On Oct 16, 2010, at 5:54 AM, Mag Gam wrote:
I am trying to trim down my configuration files to avoid confusion.
If I were to setup something like this: 1 name node (192.168.0.1) , 1
secondary name node (192.168.0.2), and 10 clients. The name node and
secondary namenode will not serve as a data node.
The clients will access thru a shared NFS configuration, core-site.xml
The datanode will only have, dfs.data.dir in hdfs-site.xml
The name node will have, dfs.name.dir in hdfs-site.xml
I am really not sure what I must do for my secondary name node. What
should I place there?
The idea is I want to reduce my configuration files. Any advise?
You are fighting a losing battle. Throw in the towel now and plan on pushing huge balls of configs. Work on a strategy for clients that are out of sync.
a) Any production Hadoop deployment should expect to have somewhere around 3-4 different sets of configuration files if you configure even some of the intermediate features. [Hello separate audit logs!]
b) You should expect to have all the config files for all the different services. The devs are just now starting to separate what needs what so hopefully by 0.22 we won't have to have worry whether we have all of our bases covered. Remember: if it isn't defined, it will use a default and therefore still work...just not the way you intend.

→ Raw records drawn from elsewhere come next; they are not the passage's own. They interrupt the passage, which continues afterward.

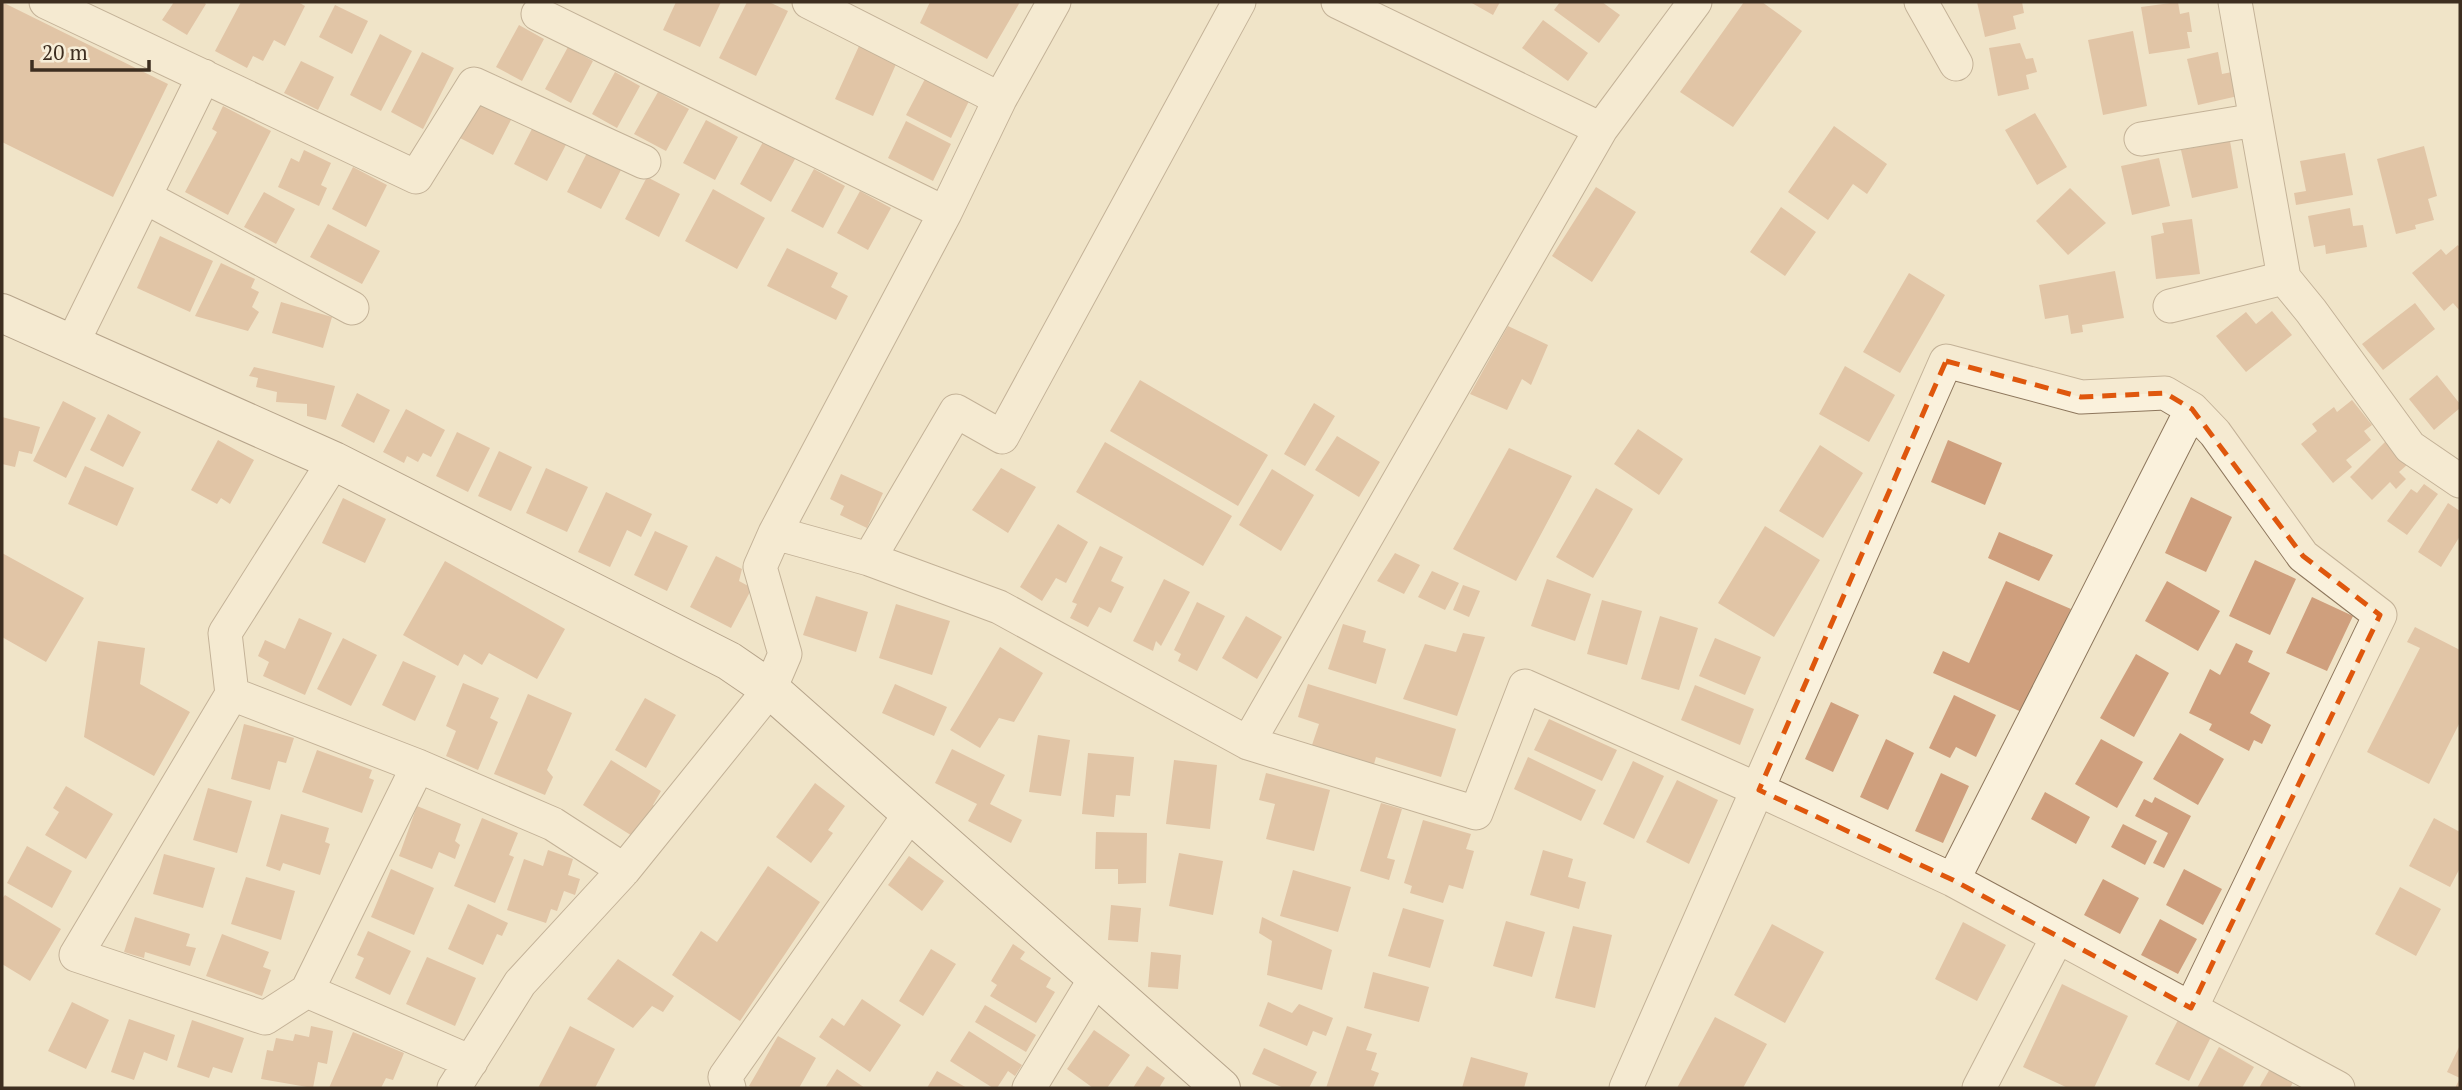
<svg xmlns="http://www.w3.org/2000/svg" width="2462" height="1090" font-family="'PT Serif',serif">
<rect width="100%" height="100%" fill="#f0e4c8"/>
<!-- building -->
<path fill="#cf9f7d" d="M2,2L168,84L113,197L2,142Z
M174,2H203L206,4L187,35L162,20Z
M241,2H298L305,6L285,46L274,40L263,61L253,56L247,68L215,51Z
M676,2H721L700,47L663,30Z
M747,2H769L788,11L756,76L719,58Z
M930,2H1020L987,59L920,23Z
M1470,2H1500L1493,15Z
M1560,2H1602L1620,15L1599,43L1554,10Z
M1744,2H1762L1802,31L1733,127L1680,92Z
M1977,2H2022L2024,13L2013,16L2016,29L1985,37Z
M2178,2L2180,14L2189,12L2192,32H2187L2190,48L2149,54L2141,7Z
M335,5L368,21L352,54L319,37Z
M1543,20L1588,53L1568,81L1522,48Z
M519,25L544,39L522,81L496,67Z
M2133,31L2147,106L2103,115L2088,40Z
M380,34L412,51L381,111L350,95Z
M2020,43L2026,59L2033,58L2037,72L2026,75L2029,89L1998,96L1989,48Z
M859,46L897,62L873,116L835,99Z
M568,47L593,61L571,103L545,89Z
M422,52L454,68L423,129L391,112Z
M2218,52L2222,74L2232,72L2238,96L2198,105L2187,59Z
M301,61L334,77L318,110L284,93Z
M615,72L640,86L617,128L592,114Z
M925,79L969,101L951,138L906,115Z
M658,92L689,109L666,151L634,134Z
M481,95L515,112L493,155L460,138Z
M223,106L271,131L228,215L185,192L217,132L212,129Z
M2035,113L2067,167L2037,185L2005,130Z
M706,120L738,137L715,180L683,163Z
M536,121L569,139L547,181L514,164Z
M906,121L951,144L933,181L888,158Z
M1834,126L1887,164L1867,194L1853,184L1828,220L1788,192Z
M2230,141L2238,188L2192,198L2181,150Z
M763,142L795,159L771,202L740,184Z
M2424,146L2437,196L2428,199L2434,220L2415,225L2416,229L2396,234L2377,159Z
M589,149L623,166L601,209L567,192Z
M304,150L331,163L321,185L327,188L319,206L278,187L291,158L299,162Z
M2345,153L2353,195L2296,205L2294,193L2306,191L2300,161Z
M2159,158L2170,206L2132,215L2121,166Z
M353,167L387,185L366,227L332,209Z
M814,169L845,186L823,228L791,211Z
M647,177L680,194L659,237L625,219Z
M1596,187L1636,212L1592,282L1552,256Z
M2070,188L2106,223L2068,255L2036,221Z
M713,189L765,218L737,269L685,241Z
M860,191L891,208L868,250L837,233Z
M264,192L295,209L276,244L244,227Z
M1781,207L1816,232L1785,276L1750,252Z
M2350,208L2353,226L2363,225L2367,247L2326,254L2325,245L2314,247L2308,216Z
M2192,219L2200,274L2156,279L2151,236L2164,233L2162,223Z
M328,224L380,251L362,284L310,257Z
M160,236L213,261L190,312L137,288Z
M2458,245L2460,248V311L2453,303L2444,311L2412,273L2441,249L2446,255Z
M787,248L838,273L831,287L848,296L836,320L767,286Z
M221,263L255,279L251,288L259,292L252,307L259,312L248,331L195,316Z
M2115,271L2124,318L2082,325L2083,332L2071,334L2068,315L2045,319L2039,285Z
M1909,273L1945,295L1900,373L1863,352Z
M281,302L332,317L323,348L272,333Z
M2415,303L2435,329L2383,370L2362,344Z
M2272,311L2292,335L2246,372L2216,336L2246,312L2256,324Z
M1508,326L1548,345L1531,385L1522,379L1507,410L1470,394Z
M1845,366L1895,395L1869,442L1819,414Z
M254,367L335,386L326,420L307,416V404L276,402L277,392L256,387L258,378L249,376Z
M2437,375L2460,404V408L2434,430L2409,399Z
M1140,380L1268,455L1238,506L1110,431Z
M357,393L390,410L374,443L341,426Z
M2352,400L2372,425L2364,431L2371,440L2346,460L2352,467L2333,483L2301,444L2317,431L2312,424L2334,407L2337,412Z
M63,401L96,418L66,478L33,461Z
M1314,403L1335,416L1305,466L1284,454Z
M406,409L445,430L431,457L423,453L418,462L407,456L404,463L383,452Z
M108,414L141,432L123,467L90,450Z
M2,417L40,427L32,454L19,451L15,467L2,464Z
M1638,429L1683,459L1659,495L1614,464Z
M457,432L490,448L468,492L436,476Z
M1337,436L1380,462L1359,497L1315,470Z
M218,440L254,460L230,504L221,498L217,504L191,490Z
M1948,440L2002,463L1985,505L1931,482Z
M2386,441L2408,464L2399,472L2406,479L2396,489L2390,482L2372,500L2350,477Z
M1105,442L1232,516L1203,566L1076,492Z
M1820,445L1863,473L1823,538L1779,511Z
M1509,448L1572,476L1516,581L1453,549Z
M499,451L532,467L511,511L478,496Z
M85,466L134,488L117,526L68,504Z
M546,468L588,487L567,532L526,513Z
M1001,468L1036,487L1008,533L972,510Z
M1272,469L1314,495L1281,551L1239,525Z
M841,474L883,493L867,528L840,515L844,506L830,499Z
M2424,484L2438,494L2407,535L2387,521L2411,489L2417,493Z
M1596,488L1633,509L1593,578L1556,557Z
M606,492L652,514L641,537L627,530L610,567L578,552Z
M2191,497L2232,517L2206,572L2165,553Z
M343,498L386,519L365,563L322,543Z
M2448,503L2460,511V536L2441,567L2418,552Z
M1058,524L1088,542L1066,583L1056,578L1042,601L1020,587Z
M1765,526L1820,560L1774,637L1718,603Z
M655,531L688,546L667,591L634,575Z
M1999,532L2053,555L2039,581L1988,558Z
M1100,546L1123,557L1111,581L1124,587L1111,613L1099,607L1088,627L1070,618L1077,604L1072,602Z
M2,553L84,598L46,662L2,637Z
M1395,553L1420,565L1404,594L1377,581Z
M716,556L742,569L739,581L752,588L731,628L690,607Z
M2255,560L2296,579L2270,635L2229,616Z
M445,561L565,629L537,679L489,653L482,665L464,654L458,666L403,635Z
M1432,571L1459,583L1445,610L1418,597Z
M1164,579L1190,592L1161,646L1156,641L1153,651L1133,641Z
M1547,579L1591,594L1575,641L1531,626Z
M2006,581L2071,609L2024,713L1933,673L1943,651L1969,663Z
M2167,581L2220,611L2198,651L2145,621Z
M1463,585L1480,591L1469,617L1453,610Z
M816,596L868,612L856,652L803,635Z
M2312,597L2353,616L2327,671L2286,653Z
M1602,600L1642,611L1627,665L1587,654Z
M1197,602L1225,616L1197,671L1178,661L1181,654L1174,650Z
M896,604L950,621L932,675L879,658Z
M1246,616L1282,637L1257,679L1222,658Z
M1660,616L1698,628L1679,690L1641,679Z
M299,618L332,633L305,695L263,676L269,662L258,656L265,640L285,649Z
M1343,624L1366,631L1363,642L1386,649L1376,684L1328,669Z
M2415,627L2460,650V722L2429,784L2367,752L2420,648L2407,642Z
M1463,633L1485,637L1457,716L1403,699L1425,644L1456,652Z
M343,638L377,655L351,706L317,689Z
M1715,638L1761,657L1745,695L1699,676Z
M98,641L145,648L140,684L190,712L154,776L84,737Z
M2236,643L2253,651L2248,662L2270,673L2250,713L2271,725L2262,744L2254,740L2249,751L2209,730L2212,724L2189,713L2210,669L2220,675Z
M1000,647L1043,673L1014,722L999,718L980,748L950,730Z
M2136,654L2169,673L2134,737L2100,718Z
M403,661L436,676L415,721L382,705Z
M463,683L499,698L490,718L498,722L478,770L446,756L456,731L446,726Z
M895,684L947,707L934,736L882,713Z
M1308,684L1456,729L1441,777L1376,757L1374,764L1312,745L1319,724L1298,717Z
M1695,685L1754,709L1740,745L1681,720Z
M528,694L572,713L547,770L553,777L545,795L494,774Z
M1954,695L1996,715L1976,757L1956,747L1950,758L1929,748Z
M645,698L676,715L646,768L615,750Z
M1831,702L1859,715L1833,772L1805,759Z
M1549,719L1617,750L1602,781L1534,750Z
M244,724L294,738L286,763L278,761L270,790L231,779Z
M2180,733L2224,759L2198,805L2153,779Z
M1038,735L1070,740L1061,796L1029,792Z
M1886,739L1914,753L1888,810L1860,797Z
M2101,739L2143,762L2117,808L2075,784Z
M952,749L1005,775L990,804L1022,820L1011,843L968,821L977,804L935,783Z
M317,750L372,770L369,778L374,780L362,813L302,792Z
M1088,753L1134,757L1130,796L1116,795L1114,817L1082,814Z
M1528,757L1596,790L1581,821L1514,789Z
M611,760L661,791L653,805L662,810L637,839L583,805Z
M1174,760L1217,765L1210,829L1166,824Z
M1633,761L1664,776L1634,839L1603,824Z
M1266,773L1330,790L1314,851L1266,839L1275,804L1259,800Z
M1941,773L1969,786L1943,843L1915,831Z
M1677,780L1718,800L1689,864L1646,842Z
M815,783L845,806L828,830L833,833L811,863L776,837Z
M66,786L113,814L86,859L45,835L59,812L53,808Z
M208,788L252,801L237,853L193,840Z
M2045,792L2090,817L2076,844L2031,819Z
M2155,797L2191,816L2164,868L2153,863L2168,833L2135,816L2144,799L2152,803Z
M1381,803L1402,809L1387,858L1395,860L1389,880L1360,871Z
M417,806L461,824L455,841L460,845L455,859L439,852L432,869L399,856Z
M281,814L329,828L325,842L330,844L320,875L283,863L280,871L266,866Z
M482,818L518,833L509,855L514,857L495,903L454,886Z
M2434,818L2460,832V868L2450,887L2409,866Z
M1423,820L1471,834L1466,849L1474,851L1463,889L1449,885L1443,903L1410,893L1412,886L1404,883Z
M2123,824L2157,841L2145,865L2111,847Z
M1096,832L1147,833L1146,883L1118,884V869H1095Z
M27,846L72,871L52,908L7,883Z
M548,850L573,859L568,875L580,879L575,895L564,891L557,911L551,909L546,923L507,910L524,859L543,866Z
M1543,850L1573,859L1568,877L1586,882L1579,909L1530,895Z
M1179,853L1223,861L1213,915L1169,906Z
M164,854L215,868L203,908L153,894Z
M909,856L944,881L922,911L888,885Z
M768,866L820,902L740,1021L672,975L701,931L717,942Z
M391,869L434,888L414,935L371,917Z
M2184,869L2222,889L2203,925L2166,905Z
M1293,870L1351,887L1338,932L1280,916Z
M246,877L295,891L281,940L231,924Z
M2103,879L2139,898L2120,934L2084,915Z
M2400,887L2441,909L2416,956L2375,934Z
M5,895L61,929L30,981L2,964V899Z
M468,904L508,923L502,936L497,934L483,965L448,949Z
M1111,905L1141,908L1138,942L1108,940Z
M1403,908L1444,920L1430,968L1388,956Z
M135,917L190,934L186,946L196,948L190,966L145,952L144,958L124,952Z
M1262,917L1332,950L1322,990L1267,975L1272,941L1259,933Z
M2160,919L2197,939L2178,974L2141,955Z
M1506,921L1545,932L1532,977L1493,966Z
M1963,922L2006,945L1977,1001L1935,979Z
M1772,924L1824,952L1785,1023L1734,995Z
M1573,926L1612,935L1595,1008L1555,998Z
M368,931L411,951L390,995L355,978L364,958L357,955Z
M222,934L269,952L263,967L271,970L262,996L206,976Z
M1013,944L1025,952L1020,959L1051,978L1046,987L1055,992L1036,1023L990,996L997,985L991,981Z
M931,949L956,964L923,1016L899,1001Z
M1151,952L1181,955L1178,989L1148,987Z
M427,957L476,978L455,1026L406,1004Z
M618,959L674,996L663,1012L652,1006L633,1028L587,999Z
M1373,972L1429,987L1419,1022L1364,1008Z
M2062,984L2128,1016L2094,1088H2068L2023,1067Z
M862,999L901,1025L870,1072L819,1037L832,1018L844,1026Z
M72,1002L109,1020L86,1069L48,1051Z
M1268,1002L1292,1013L1299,1004L1333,1018L1326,1036L1313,1031L1307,1046L1259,1026Z
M985,1005L1036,1035L1026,1052L975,1022Z
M1715,1017L1767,1044L1743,1088H1677Z
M129,1019L175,1035L167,1061L144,1052L134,1080L111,1072Z
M192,1020L244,1038L232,1073L213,1067L209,1078L177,1067Z
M2178,1020L2211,1037L2189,1081L2155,1064Z
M311,1026L333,1031L327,1064L318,1062L313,1088L261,1079L267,1050L273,1051L276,1038L293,1041L295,1034L309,1037Z
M570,1026L615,1049L595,1088H538Z
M1347,1026L1372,1034L1366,1050L1377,1053L1371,1070L1379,1073L1373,1088H1326Z
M1094,1030L1130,1055L1107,1088H1093L1067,1069Z
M969,1031L1022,1065L1015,1076L1008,1071L997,1088H993L950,1061Z
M353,1032L404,1053L393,1080L386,1078L381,1088H329Z
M778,1036L816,1058L799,1088H753L749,1086Z
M2460,1045V1088H2455L2460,1078L2447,1072Z
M2219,1047L2254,1067L2242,1088H2197Z
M1264,1048L1317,1072L1309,1088H1284L1252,1074Z
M1471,1057L1528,1073L1524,1088H1462Z
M1147,1066L1165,1078L1159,1088H1133Z
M2271,1067L2295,1079L2290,1088H2259Z
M837,1069L865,1088H825Z
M937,1071L967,1088H927Z"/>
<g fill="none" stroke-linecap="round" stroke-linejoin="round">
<!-- street casing -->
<g stroke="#8d765c" stroke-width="35">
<path id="street" d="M46,2L416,177L474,84L644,162
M809,2L1000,99
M1338,2L1601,129
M1921,2L1956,64
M2235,2L2284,278L2311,311L2410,447L2460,481
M538,14L945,213
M2141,139L2256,120
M145,197L352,308
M2170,306L2284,278
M72,344L204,76
M775,533L869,559L999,607L1248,743L1476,813L1525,686L1759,790L1953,880L2338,1088
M869,559L956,411L1002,437L1239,2
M232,694L225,633L334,461
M1248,743L1601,129L1695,2
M1953,880L2192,409
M307,991L418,766
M471,1062L307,991L265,1018L76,955L232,694L418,766L553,824L624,870
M454,1088L520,983L624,870L770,689L785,654L760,567L775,533L945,213L1000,99L1054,2
M729,1088L725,1077L910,814
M1029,1088L1095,979
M1626,1088L1946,361L2081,397L2165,393L2192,409L2215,433L2303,556L2380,615L2191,1008
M1979,1088L2057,938"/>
</g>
<!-- secondary casing -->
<g stroke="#6f573f" stroke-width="40">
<path id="secondary" d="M2,313L334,461L729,661L770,689L1221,1088"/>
</g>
<!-- street -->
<use href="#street" stroke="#faf1dc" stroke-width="33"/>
<!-- secondary -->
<use href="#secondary" stroke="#faf1dc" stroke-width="38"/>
</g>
<!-- marked area -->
<path d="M0 0H2462V1090H0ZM1946,361L2081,397L2165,393L2192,409L2303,556L2380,615L2191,1008L1953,880L1759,790Z" fill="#f0e4c8" fill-opacity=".55" fill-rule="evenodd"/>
<path fill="none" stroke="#df570d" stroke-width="5" stroke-dasharray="14 9" stroke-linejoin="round" d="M1946,361L2081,397L2165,393L2192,409L2303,556L2380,615L2191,1008L1953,880L1759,790Z"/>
<!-- border -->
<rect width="2462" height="1090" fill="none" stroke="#3d2e20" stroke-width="7"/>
<!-- scale -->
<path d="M32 60v10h117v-10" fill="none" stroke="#3d2e20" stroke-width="3.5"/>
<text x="42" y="60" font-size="21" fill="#3d2e20" stroke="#f7eed8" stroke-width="5" paint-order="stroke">20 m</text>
</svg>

c) Don't use NFS for pushing configuration files unless it is an HA-NFS configuration, full/redundant connectivity to every switch, etc. The first time the NFS server falls out from underneath the grid, you're going to be in a world of hurt.
We really need https://issues.apache.org/jira/browse/HADOOP-5670
to make this whole mess go away. Until it is nailed down which components need which config vars, it is unlikely to either a) happen or b) work in a way that is actually operable for any reasonable production deployment.